# [H] Zirkel des Cenarius



## Firun (29. Dezember 2010)

Dieser Inhalt steht nur eingeloggten Mitgliedern zur Verfügung.
        




Die <Gadgetzan Gobb Gäng> ist eine neue,sich noch im Aufbau befindliche und in alle Spielrichtungen orientierte Gilde auf dem Server Zirkel des Cenarius  (PVE-RP/Hordenseite).

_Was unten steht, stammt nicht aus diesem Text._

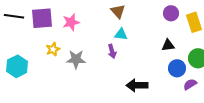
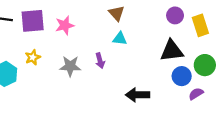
black triangle: (168, 45) -> (172, 51), size x1.6
yellow star: (53, 49) -> (33, 57), moved
purple arrow: (112, 51) -> (100, 61), moved

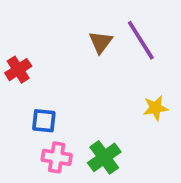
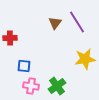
red cross: (18, 70) -> (10, 38), turned 32
yellow star: (155, 108) -> (85, 59), size x1.5

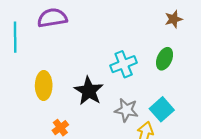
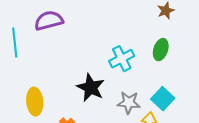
yellow ellipse: (44, 86) -> (35, 102), moved

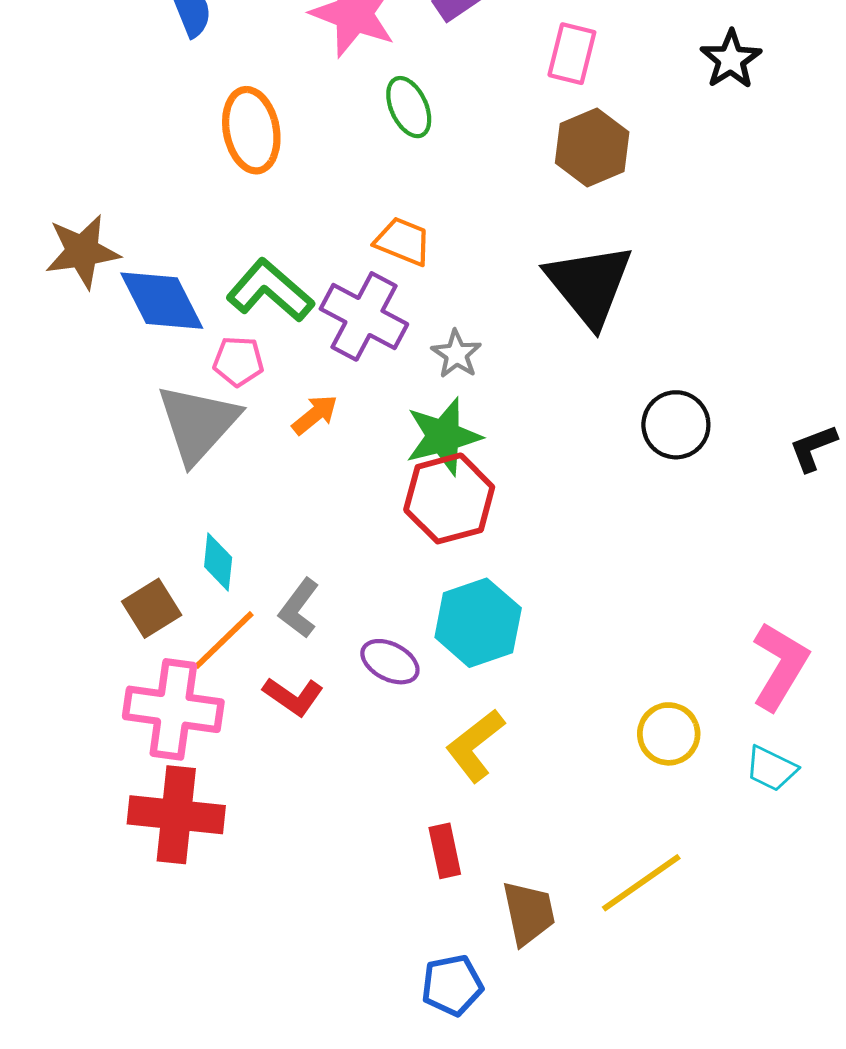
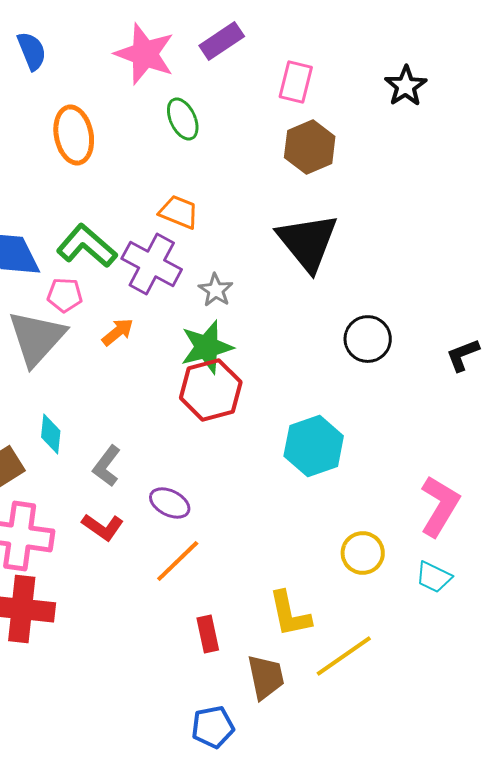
cyan hexagon: (478, 623) -> (314, 446), moved
orange line: (224, 640) -> (178, 561), moved
yellow L-shape: (475, 745) -> (290, 614), moved, turned -64

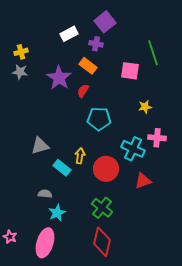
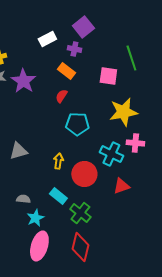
purple star: (59, 78) -> (23, 81), moved
yellow star: (145, 107) -> (123, 112), size x2.0
cyan rectangle: (62, 168) -> (58, 196), moved
pink ellipse: (45, 243) -> (39, 246), moved

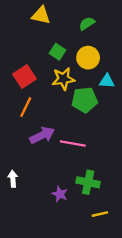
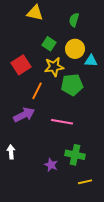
green semicircle: (87, 24) -> (74, 20), turned -40
cyan triangle: (107, 81) -> (91, 61), moved
orange line: (26, 107) -> (37, 91), moved
purple arrow: (42, 135) -> (24, 115), moved

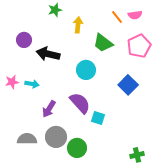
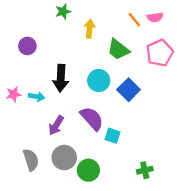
black arrow: (48, 54) -> (61, 78), moved, turned -100
blue square: (128, 85) -> (129, 90), moved
gray semicircle: (27, 139) -> (31, 160), turned 72
green cross: (137, 155) -> (145, 170), moved

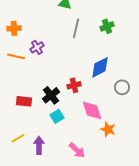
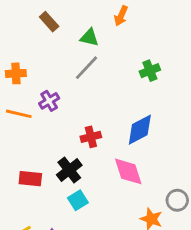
gray line: (76, 28) -> (86, 68), moved, turned 30
red cross: (74, 85) -> (91, 137), moved
gray circle: (122, 87) -> (177, 200), moved
pink diamond: (92, 110) -> (128, 171), moved

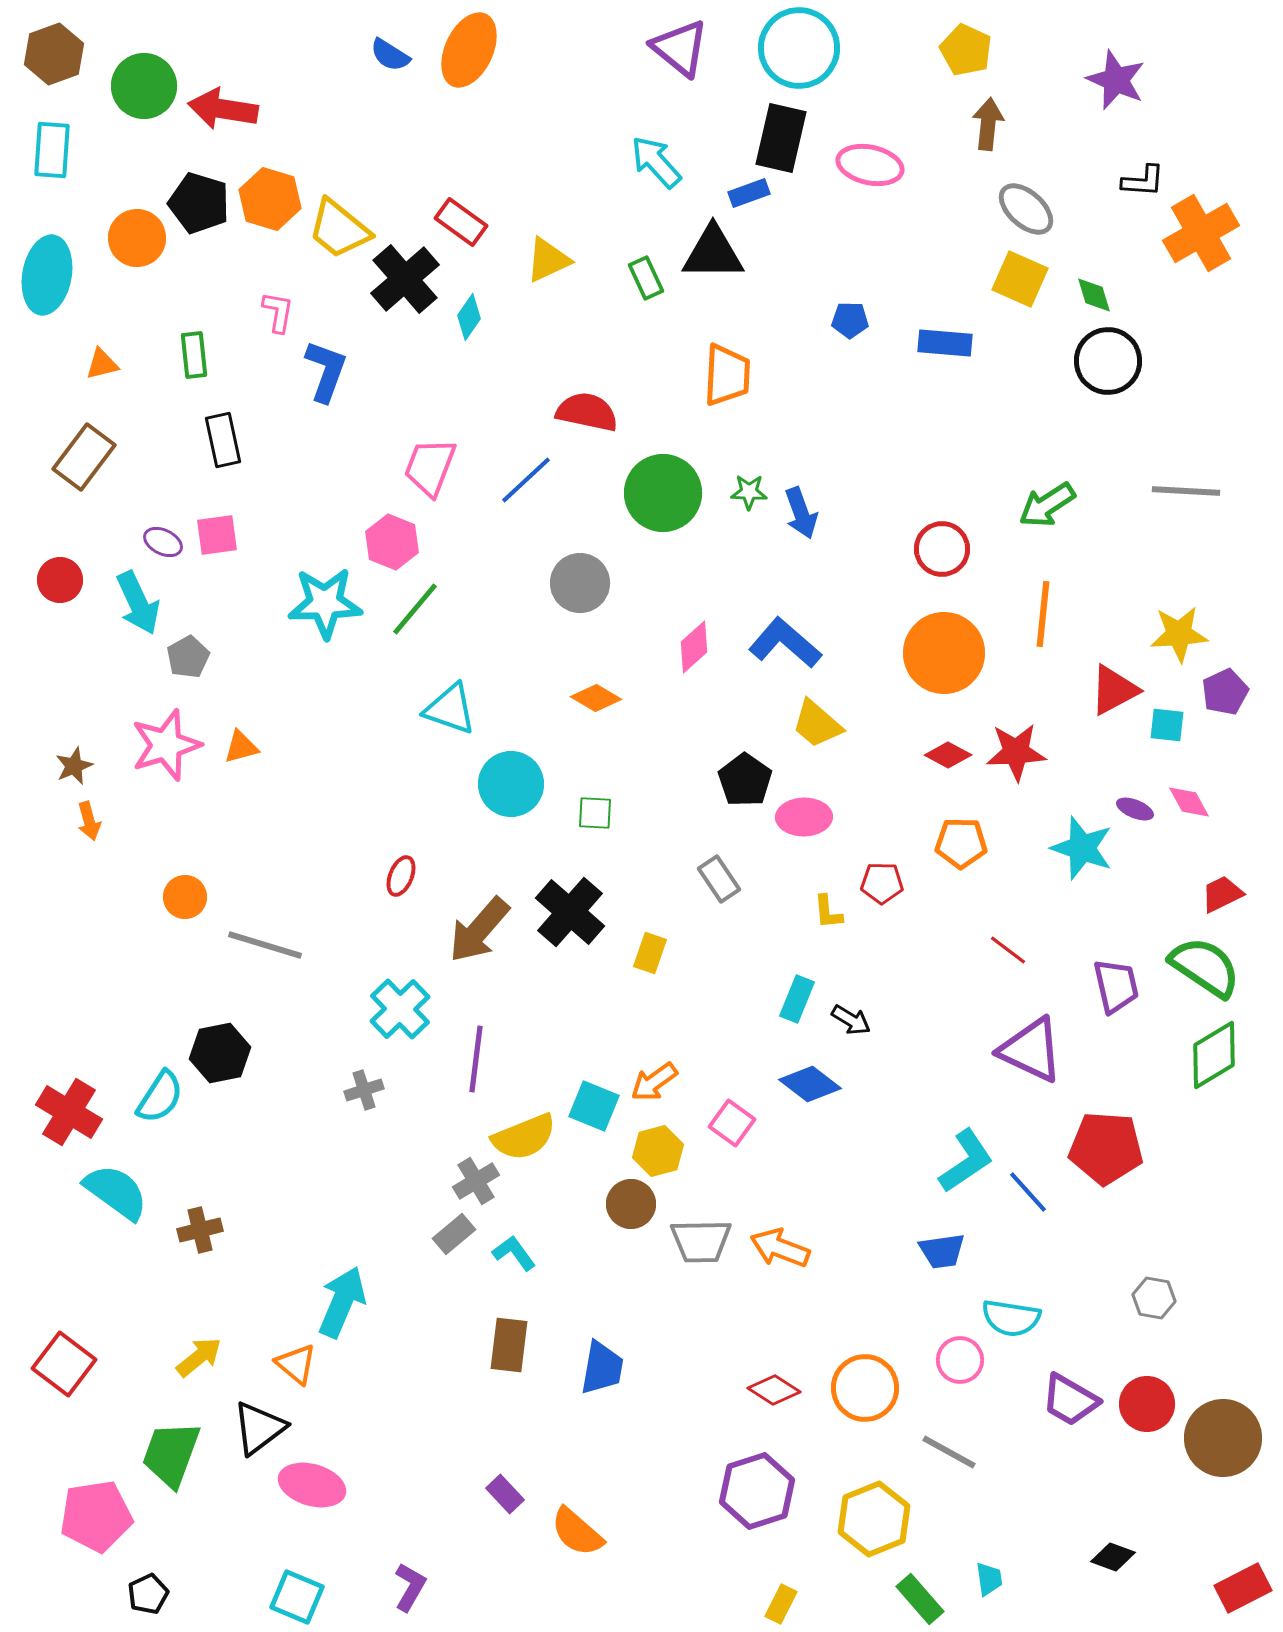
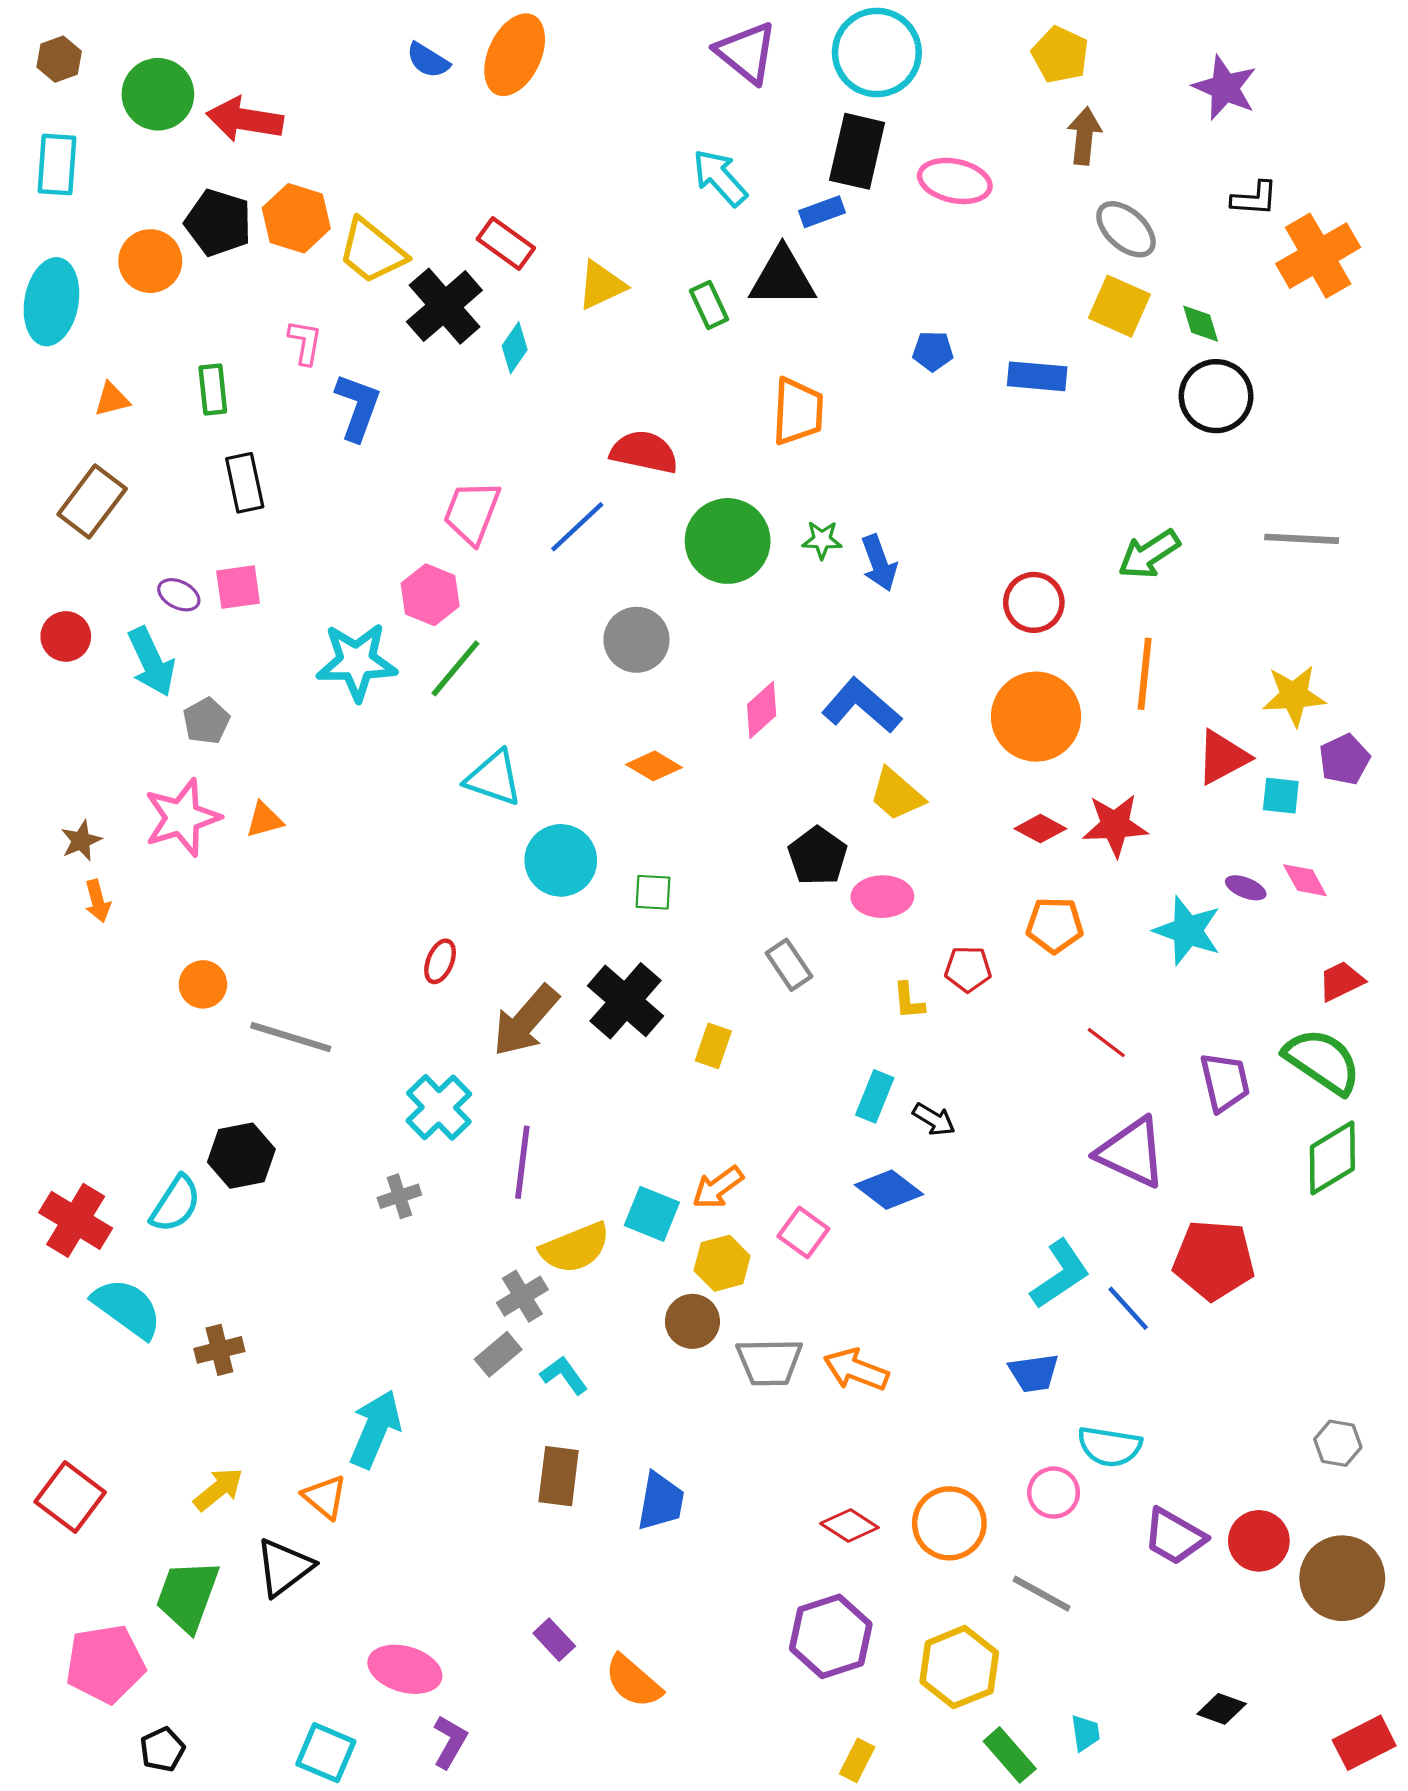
brown hexagon: (54, 54) -> (59, 59), size x0.7
gray hexagon: (1154, 1298) -> (1338, 1443), moved
pink ellipse: (312, 1485) -> (405, 1669), moved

Das Konzept der Gilde zielt in erster Linie darauf ab Zwänge und Verpflichtungen die in “normalen” Gilden meist bestehen aufzuheben (z.B. keine 24/7 Online pflicht da wir alle Arbeitstätig sind,keine RP-Zwänge u.s.w.). 
Unsere Zielgruppe sind in erster Linie Leute die auf gemeinschaftliche Aspekte wertlegen.
Leute die einfach nur das Spiel innerhalb der Gilde genießen wollen und nach Möglichkeit natürlich auch in den Genuss einiger Gildenvorteile kommen möchten(Gildenbank-Gildensystem).
Der Ton macht die Musik, einen freundlichen Umgangston unter den Mitgliedern ist natürlich Pflicht.  

Weiterhin wollen wir es uns ermöglichen dem Trottel Lotto aka Dungeon Browser zu entkommen und unkompliziert Gruppen zu bilden für (5er Dungeons, 10 Raids, was auch immer).

Unser Ziel ist es , gemütlich zu spielen vor allem am Wochenende da alle voll berufstätig sind und unter der Woche abends eher weniger Zeit haben.   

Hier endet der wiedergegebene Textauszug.